Rollback readiness: prefer small, scoped PRs to make rollback safe; revert changes when risk increases.
Monitor and troubleshoot agent failures in real time
Live monitoring of agent sessions
You can live-stream agent session logs using the GitHub CLI:
gh agent-task view --log --follow
Use this command to debug a stalled or long-running agent run in real time.
Interpreting policy-blocked actions (preToolUse hook)
If an agent attempt triggers a validation or security block before execution:
Error: Command blocked by policy
Reason: destructive_operation_detected
[agent] Escalating to human review...
This pre-execution (preToolUse) hook ensures risky actions, like deleting infrastructure, trigger a human handoff.
Understand how agent configuration affects orchestration
Agent frontmatter: configuration effects
| Setting | Effect |
|---|---|
| disable-model-invocation: true | Cannot be invoked as a subagent via orchestration |
| user-invocable: false | Not selectable directly by users in chat/UI |
A disable-model-invocation: true agent cannot be called as a subagent, which can cause orchestration failures.
Control high-risk execution paths
Gate high-risk execution with environments
For high-risk actions such as production deployments, GitHub environments provide an approval gate:
environment:
name: production
Allowing Copilot Agent to bypass ruleset protections (when needed)
If Copilot coding agent is blocked by a repository rule (for example, "require signed commits" on protected branches), you can add Copilot as a bypass actor—allowing automation on agent branches but enforcing protection for human users:
Example:
A ruleset enforces signed commits for all pushes.

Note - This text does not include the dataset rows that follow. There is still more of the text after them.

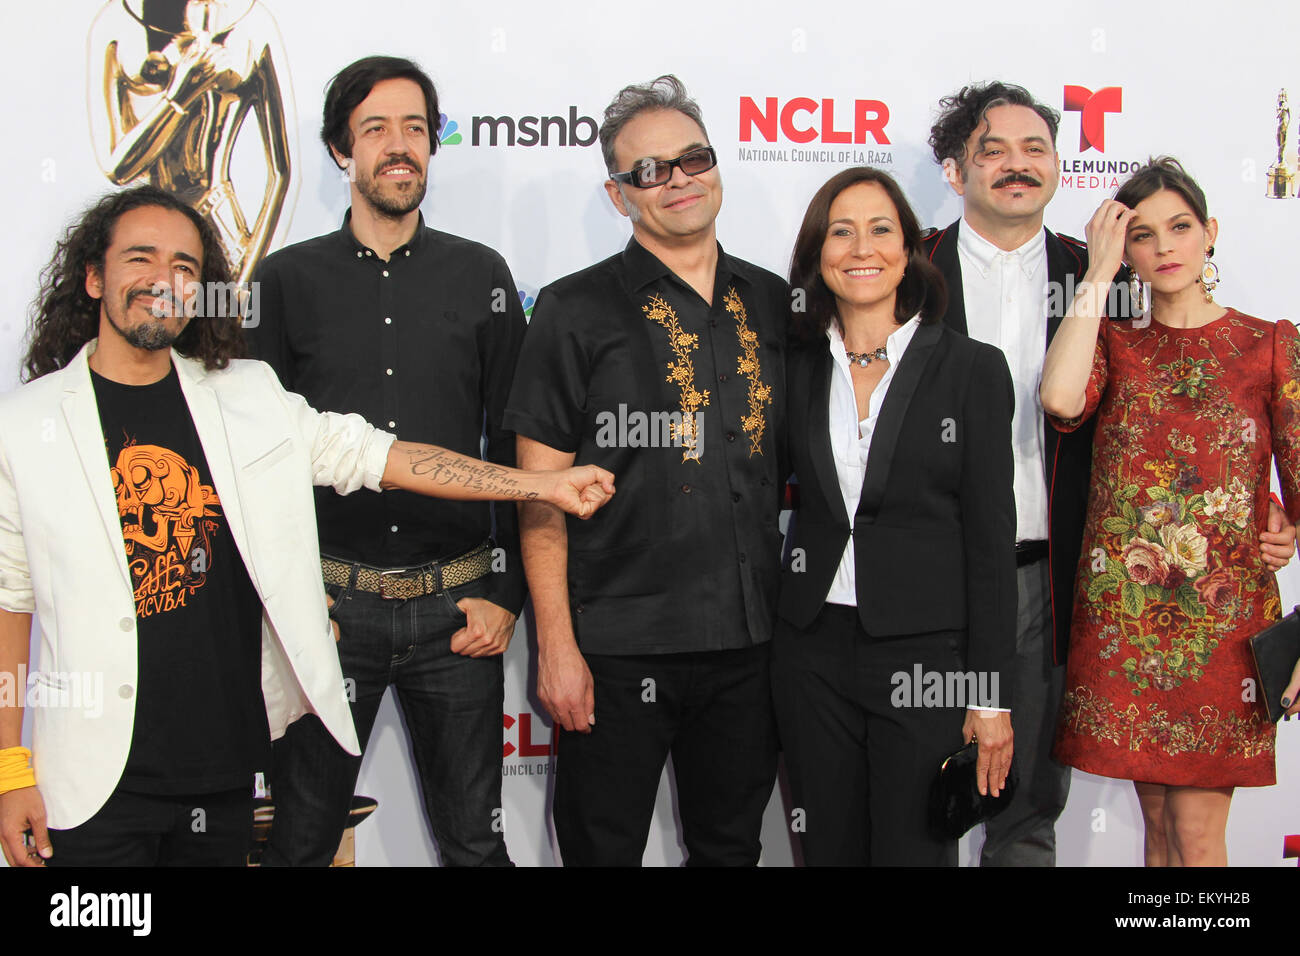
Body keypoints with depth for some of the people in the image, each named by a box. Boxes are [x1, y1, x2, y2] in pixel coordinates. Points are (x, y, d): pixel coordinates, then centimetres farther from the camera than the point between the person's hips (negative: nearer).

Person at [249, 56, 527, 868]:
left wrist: (505, 593, 0)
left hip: (455, 608, 0)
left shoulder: (482, 275, 5)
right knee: (301, 837, 10)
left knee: (474, 839, 10)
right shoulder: (288, 278, 4)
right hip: (328, 603, 0)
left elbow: (514, 448, 5)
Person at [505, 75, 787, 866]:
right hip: (617, 649, -3)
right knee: (603, 849, 9)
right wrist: (556, 645, -11)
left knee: (731, 846, 17)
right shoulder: (576, 311, -3)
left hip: (750, 643, 4)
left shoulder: (775, 303, 9)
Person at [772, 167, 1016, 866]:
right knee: (829, 851, 12)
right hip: (812, 653, 3)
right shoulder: (796, 369, 6)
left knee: (912, 851, 3)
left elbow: (990, 541, -4)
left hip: (925, 654, -3)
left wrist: (992, 698, -6)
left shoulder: (971, 369, -3)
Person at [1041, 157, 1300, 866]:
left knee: (1196, 835, -1)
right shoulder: (1113, 345, 8)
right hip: (1121, 612, 2)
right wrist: (1098, 274, -6)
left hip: (1223, 613, -2)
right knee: (1158, 824, 11)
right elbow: (1061, 399, -16)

Copilot agent cannot sign commits, so pushes to copilot/* branches are blocked. Fix: In the repository's Branches/Rulesets settings, locate your ruleset. Add "GitHub Copilot" as a bypass actor for that ruleset.
This allows Copilot on automation branches while enforcing signed commits for other contributors.
Coordinate agents through subagents and handoffs
Defining, adding, and invoking subagents
To chain agents, specify allowed subagents in the parent agent’s YAML frontmatter and use handoffs to invoke them.
# planner.agent.md
---
agents: [implementer, code-review]
handoffs:
- label: Start Implementation
agent: implementer
send: true
model: GPT-5.2
- label: Run Review
agent: code-review
prompt: Review the code changes made in the previous step.
agents: lists allowed subagents for this agent to orchestratehandoffs: configures transitions, optionally auto-submitting a prompt (send: true) or using a custom modelHandoffs resolve to subagents by
name: attribute in agent YAML or by matching filename.
Why failure design matters
Failures are not exceptions in multi-agent systems-they are expected. The difference between stable and unstable systems is whether failure is accounted for in the design.
What happens when systems assume success
A system that assumes success will fail unpredictably. Without defined recovery paths:
workflows loop endlessly
failures compound across agents
human intervention becomes reactive
Designing for success alone leads to fragile systems.
Why this matters for decision-making
To build reliable systems:
assume failure at every stage
define clear retry limits
escalate when automation cannot converge
design changes to be reversible
Failure-aware design improves stability, trust, and long-term operability.
Key takeaway
Reliable multi-agent systems are built for failure detection, recovery, and safe iteration.
You now have a GitHub-native approach for coordinating multiple agents safely: responsibilities and scope boundaries, event-driven orchestration, isolation, arbitration, observability, and recovery.